Jika dengan menikah itu memuliakan seorang muslimah, maka saya yakin bahwa firman Allah dalam QS. Hujuraat ayat 13 inilah gambaran kemuliaan itu, yang terjemahannya: “Hai manusia, sesungguhnya Kami menciptakan kamu dari seorang laki-laki dan seorang perempuan dan menjadikan kamu berbangsa - bangsa dan bersuku-suku supaya kamu saling kenal-mengenal. Sesungguhnya orang yang paling mulia diantara kamu di sisi Allah ialah orang yang paling taqwa diantara kamu. Sesungguhnya Allah Maha Mengetahui lagi Maha Mengenal.” Kemuliaan itu adalah taqwa, bukan harta atau tahta. Harta dan tahta adalah titipan, sementara taqwa adalah tiket masuk surga.

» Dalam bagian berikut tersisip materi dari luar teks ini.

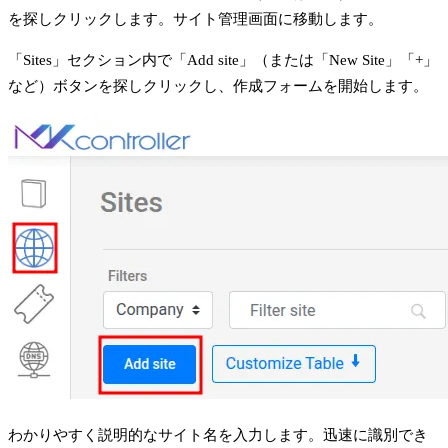
を探しクリックします。サイト管理画面に移動します。
「Sites」セクション内で「Add site」（または「New Site」「+」
など）ボタンを探しクリックし、作成フォームを開始します。
わかりやすく説明的なサイト名を入力します。迅速に識別でき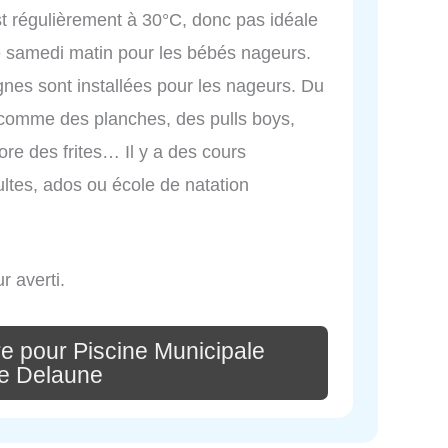
st régulièrement à 30°C, donc pas idéale
e samedi matin pour les bébés nageurs.
gnes sont installées pour les nageurs. Du
, comme des planches, des pulls boys,
ore des frites… Il y a des cours
ltes, ados ou école de natation
 averti.
e pour Piscine Municipale
e Delaune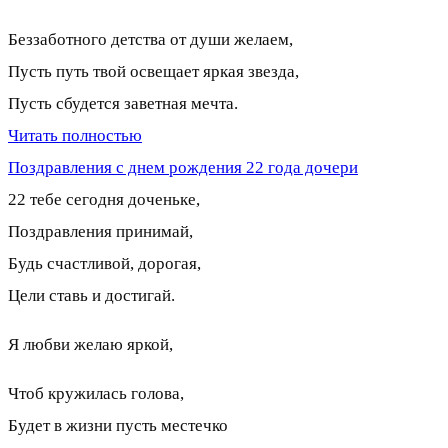
Беззаботного детства от души желаем,
Пусть путь твой освещает яркая звезда,
Пусть сбудется заветная мечта.
Читать полностью
Поздравления с днем рождения 22 года дочери
22 тебе сегодня доченьке,
Поздравления принимай,
Будь счастливой, дорогая,
Цели ставь и достигай.
Я любви желаю яркой,
Чтоб кружилась голова,
Будет в жизни пусть местечко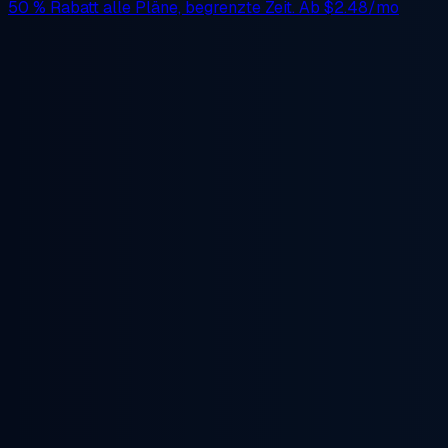
50 % Rabatt
alle Pläne, begrenzte Zeit. Ab
$2.48/mo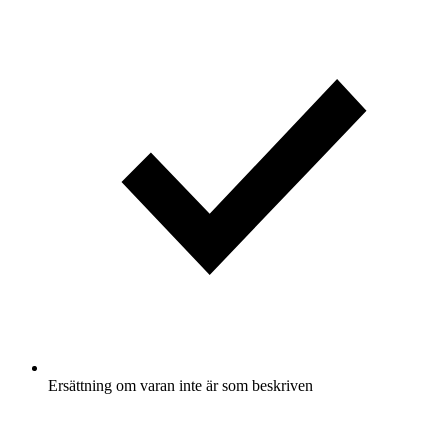
Ersättning om varan inte är som beskriven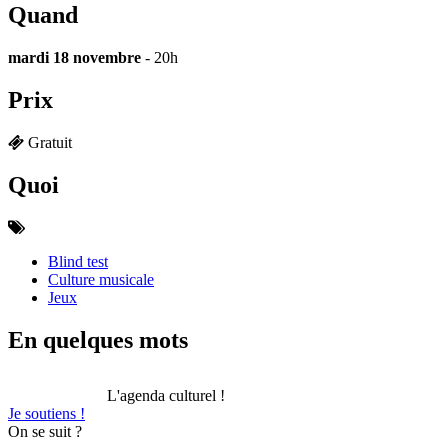
Quand
mardi 18 novembre
- 20h
Prix
Gratuit
Quoi
Blind test
Culture musicale
Jeux
En quelques mots
L'agenda culturel !
Je soutiens !
On se suit ?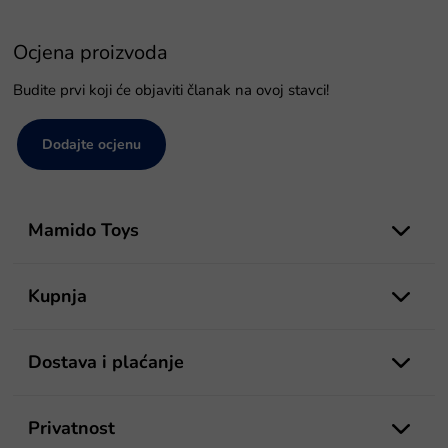
Ocjena proizvoda
Budite prvi koji će objaviti članak na ovoj stavci!
Dodajte ocjenu
P
o
Mamido Toys
d
n
o
Kupnja
ž
j
e
Dostava i plaćanje
Privatnost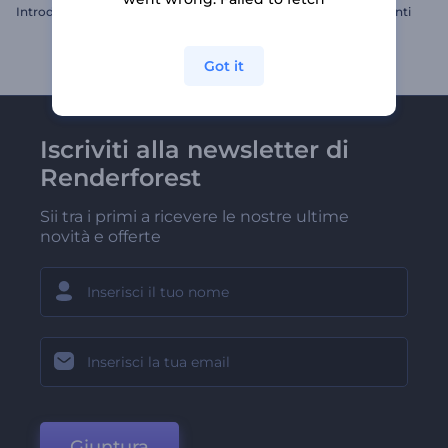
Introduzione al titanio forgiato
Logo con particelle scintillanti
Got it
Iscriviti alla newsletter di
Renderforest
Sii tra i primi a ricevere le nostre ultime
novità e offerte
Giuntura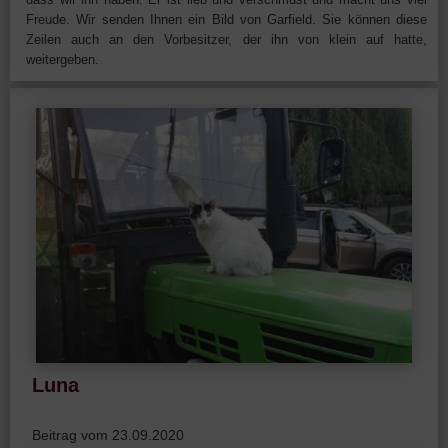
Freude. Wir senden Ihnen ein Bild von Garfield. Sie können diese
Zeilen auch an den Vorbesitzer, der ihn von klein auf hatte,
weitergeben.
Luna
Beitrag vom 23.09.2020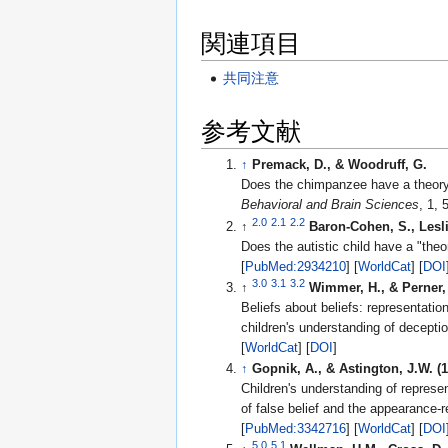
関連項目
共同注意
参考文献
↑
Premack, D., & Woodruff, G.
Does the chimpanzee have a theory
Behavioral and Brain Sciences
, 1,
2.0
2.1
2.2
↑
Baron-Cohen, S., Leslie
Does the autistic child have a "the
[
PubMed:2934210
] [
WorldCat
] [
DOI
3.0
3.1
3.2
↑
Wimmer, H., & Perner, 
Beliefs about beliefs: representatio
children's understanding of decepti
[
WorldCat
] [
DOI
]
↑
Gopnik, A., & Astington, J.W. (1
Children's understanding of represen
of false belief and the appearance-re
[
PubMed:3342716
] [
WorldCat
] [
DOI
5.0
5.1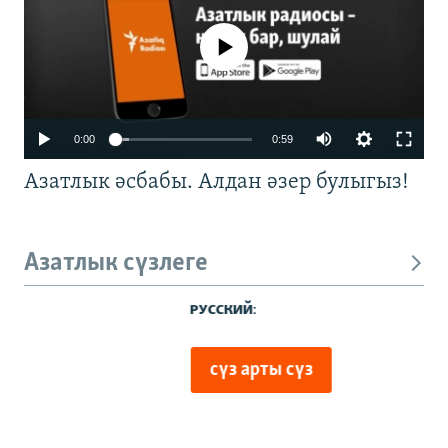
No media source currently available
0:00
0:59
Азатлык әсбабы. Алдан әзер булыгыз!
Азатлык сүзлеге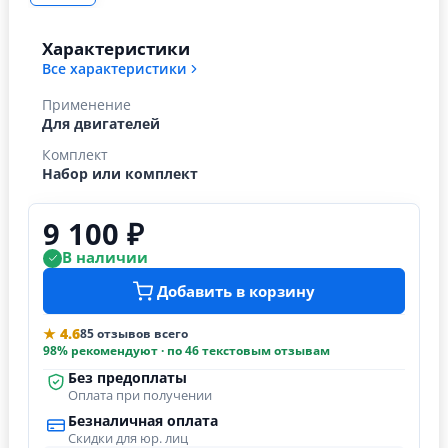
Характеристики
Все характеристики
Применение
Для двигателей
Комплект
Набор или комплект
9 100 ₽
В наличии
Добавить в корзину
★ 4.6
85 отзывов всего
98% рекомендуют · по 46 текстовым отзывам
Без предоплаты
Оплата при получении
Безналичная оплата
Скидки для юр. лиц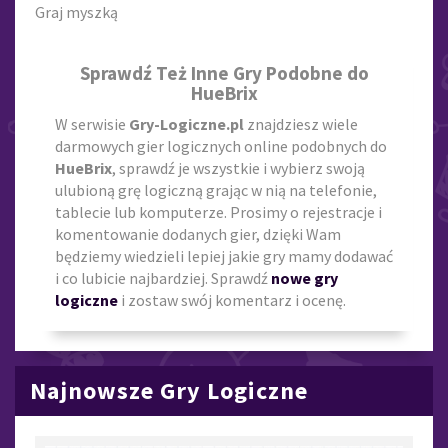
Graj myszką
Sprawdź Też Inne Gry Podobne do
HueBrix
W serwisie
Gry-Logiczne.pl
znajdziesz wiele
darmowych gier logicznych online podobnych do
HueBrix
, sprawdź je wszystkie i wybierz swoją
ulubioną grę logiczną grając w nią na telefonie,
tablecie lub komputerze. Prosimy o rejestracje i
komentowanie dodanych gier, dzięki Wam
będziemy wiedzieli lepiej jakie gry mamy dodawać
i co lubicie najbardziej. Sprawdź
nowe gry
logiczne
i zostaw swój komentarz i ocenę.
Najnowsze Gry Logiczne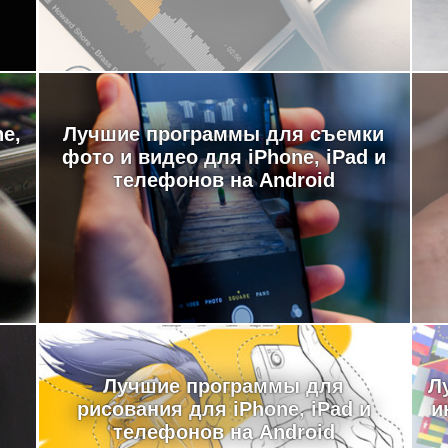
e,
Лучшие программы для съемки
фото и видео для iPhone, iPad и
телефонов на Android
Лучшие программы для
Л
рисования для iPhone, iPad и
и
телефонов на Android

Apa yang kita semua saksikan dan laksanakan pada acara hari ini tidak lain adalah bagian dari syariat Islam yang jika bukan orang Islam yang mendahului untuk melaksanakan dengan sempurna, maka siapa lagi. Kami tidak ingin sendiri-sendiri untuk menuju surganya Allah. Mari kita menjadikan dan menjaga acara (akad nikah dan walimatul ‘ursy) hari ini sebagai peristiwa milik bersama, sehingga tetap terjaga sesuai dengan syariat Islam, yang dengannya kita juga dapat memasuki surga Allah bersama-sama, insya Allah. Menjadi seseorang yang sholih/sholihah itu tak bisa sendiri, melainkan harus bersama-sama. Karena sesungguhnya Islam itu adalah rahmatan lil ‘alamiin, bukan lil fardi, atau individual saja.

Akhir kata, semoga pelaksanaan acara hari ini menjadi tabungan pemberat timbangan amal sholih untuk kita semua di akhirat kelak, aamiin Yaa Robbal ‘Alamiin.